By a Biometrica staffer

Last month, the Bureau of Justice Statistics (BJS) released its 2021 report on data collection activities in the realm of human trafficking covering the number of offenses reported, as well as arrest, conviction, and release data from states. The BJS is unable to provide real-time data and tracking, so the latest figures available for analysis are from 2020. 

The figures show that the number of arrests reported for human trafficking involving involuntary servitude was at 92 in 2020, compared to the 146 in 2019 and the 66 in 2015. Meanwhile, reported arrests for human trafficking involving commercial sex acts numbered 301 in 2020, 880 in 2016, and 684 in 2015.
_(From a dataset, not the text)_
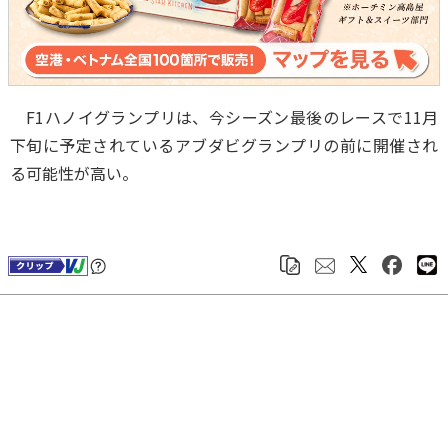
F1ハノイグランプリは、今シーズン最後のレースで11月
下旬に予定されているアブダビグランプリの前に開催され
る可能性が高い。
Image source: The Bureau of Justice Statistics
Image source: The Bureau of Justice Statistics

The BJS is required to report annually on the state of human trafficking within the U.S. as per the Combat Human Trafficking Act of 2015 (CHTA). Separately, the William Wilberforce Trafficking Victims Protection Reauthorization Act of 2008 mandates that the Federal Bureau of Investigations (FBI) also track such crimes. The Bureau accordingly established a human trafficking arm in its Uniform Crime Reporting (UCR) Program in 2013.

In the five-year span between 2015 and 2020, 10 more states began reporting data to the UCR-HT, up to 47 from the previous 37. Data collected by the UCR-HT is broken down into commercial sex acts, which includes a person being forced or coerced into participating in sex work, as well as underage victims being prostituted, and involuntary servitude, in which a person is forced or coerced into working for free (not including commercial sex acts), such as debt bondage or slavery.

Between 2011 and 2019, the number of people charged with human trafficking rose 79%, while the number convicted increased 80% and the number sentenced to prison increased 82%. Around 614 of all the state prison admissions from the 32 states that reported at least one such offense in 2019 were for human trafficking. Further, as of 2019, 1,675 people were serving a sentence for a human-trafficking offense in state prison and 421 people were released after serving their sentence.